Emergency Sex and Other Desperate Measures: A True Story from Hell on Earth
- Title page for Emergency Sex and Other Desperate Measures: A True Story from Hell on Earth (2004)
- Author: Heidi Postlewait; Kenneth Cain; Andrew Thomson;
- Language: English
- Genre: Memoir
- Publisher: Hyperion
- Publication date: 2004
- Publication place: United States
- ISBN: 1-4013-5201-4

= Emergency Sex and Other Desperate Measures =

2004 memoir of three UN recruits

Emergency Sex and Other Desperate Measures: A True Story from Hell on Earth, by Heidi Postlewait, Kenneth Cain and Andrew Thomson, is a 2004 memoir of three young people who join the United Nations (UN) during the 1990s. It recounts the authors' experiences during the United Nations Transitional Authority in Cambodia and UN peacekeeping operations.

The book is critical of some aspects of the United Nations and its operations. Figures within the UN, including Shashi Tharoor and Kofi Annan, criticised the authors for releasing the book. It was adapted into a 2007 stage play.

== Summary ==
Thomson is a New Zealand-born physician who is inspired to work in Cambodia after meeting a mature age Cambodian medical student in his Auckland University class. Postlewait is a New York social worker who is struggling to make ends meet after the end of her marriage. Cain is an idealistic Harvard graduate who does not want to go into corporate law.

The three stories intersect through the years from Cambodia, to Somalia, Haiti, Rwanda, Bosnia and Liberia. This is the first account from UN workers on the front line and a memoir about the successes and failures of the UN.

Brutal and moving in equal measure, Emergency Sex (And Other Desperate Measures) explores pressing global issues while never losing a sense of the personal. Deeply critical of the West's indifference to developing countries and the UN's repeated failure to intervene decisively, the book provoked massive controversy on its initial publication. Kofi Annan called for the book to be banned, and debate was sparked about the future direction of the UN. Brilliantly written and mordantly funny, it is a book that continues to make waves.
— Publisher's summary

== Reception ==
Other critiques were not as impressed by the book. The Guardian claimed that one should not become an aid worker if "Your favourite book about aid is Emergency Sex."
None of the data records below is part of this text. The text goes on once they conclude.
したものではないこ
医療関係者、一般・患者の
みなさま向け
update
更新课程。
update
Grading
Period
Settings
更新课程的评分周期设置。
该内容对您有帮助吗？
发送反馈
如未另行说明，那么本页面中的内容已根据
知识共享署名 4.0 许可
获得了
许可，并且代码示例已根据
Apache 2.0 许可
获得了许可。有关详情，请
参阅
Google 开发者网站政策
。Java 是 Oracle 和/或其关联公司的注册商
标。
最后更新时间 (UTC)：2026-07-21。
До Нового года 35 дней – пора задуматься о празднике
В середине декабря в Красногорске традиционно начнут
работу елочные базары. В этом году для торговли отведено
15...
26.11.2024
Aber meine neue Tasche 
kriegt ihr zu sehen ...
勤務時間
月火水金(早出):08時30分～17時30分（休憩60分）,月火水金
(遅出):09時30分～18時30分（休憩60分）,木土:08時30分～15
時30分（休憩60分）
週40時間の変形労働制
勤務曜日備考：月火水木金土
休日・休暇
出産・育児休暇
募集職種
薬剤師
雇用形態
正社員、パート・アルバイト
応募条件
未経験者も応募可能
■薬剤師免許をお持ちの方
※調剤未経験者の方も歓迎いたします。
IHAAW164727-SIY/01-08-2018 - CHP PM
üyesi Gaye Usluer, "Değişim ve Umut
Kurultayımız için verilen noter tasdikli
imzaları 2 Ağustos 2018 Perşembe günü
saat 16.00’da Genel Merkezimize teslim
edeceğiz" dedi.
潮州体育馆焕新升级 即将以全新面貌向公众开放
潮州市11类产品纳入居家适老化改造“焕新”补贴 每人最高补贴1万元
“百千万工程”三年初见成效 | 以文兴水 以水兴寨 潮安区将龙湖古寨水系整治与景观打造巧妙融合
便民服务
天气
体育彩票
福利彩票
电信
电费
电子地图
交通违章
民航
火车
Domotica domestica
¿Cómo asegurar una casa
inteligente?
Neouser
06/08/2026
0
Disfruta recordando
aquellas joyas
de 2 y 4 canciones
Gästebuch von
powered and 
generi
The New Yorker questioned the behavior of the authors, and in its review quoted figures who had been criticized in the book, including Shashi Tharoor, the Under-Secretary-General for Communications and Public Information and an overseer of the peacekeeping mission in the former Yugoslavia. Tharoor stated that “[i]t didn’t seem right for people to work for the organization and trash it the way these people did.” Doing so while collecting a paycheck, he said, was “slightly contemptible. The review further noted that "“Emergency Sex,” with its tales of drug use and disillusionment and its emphasis on personal drama, is not a typical whistle-blowing tract; however, the authors do make a number of serious allegations of corruption, negligence, and inadequate leadership, particularly with regard to the genocides in Rwanda and Srebrenica. It also suggested that some of the authors' comments could be described as reckless, and that Andrew Thomson would like his job back; Thomson, who had been stationed in Geneva "for the remainder of his term" at the time of the book's publishing, was fired for his contributions.

Thomson said, “I think Shashi Tharoor has put himself and the organization on a really slippery slope, and at the ugly bottom of that you run into historical revisionism and Holocaust deniers", but stated that he still wished "to go on serving as a doctor to the staff,” Later, with the help of the Government Accountability Project, a whistleblower's association, Thomson was reinstated and promoted.

==Adaptations==
Emergency Sex and Other Desperate Measures was adapted for the stage by Australian playwright, Damien Millar. It won Griffin Theatre Company’s annual Griffin Award for an outstanding new play in 2007.

The book has been optioned for television. Randall Wallace, script writer for Braveheart, is working on the screen play.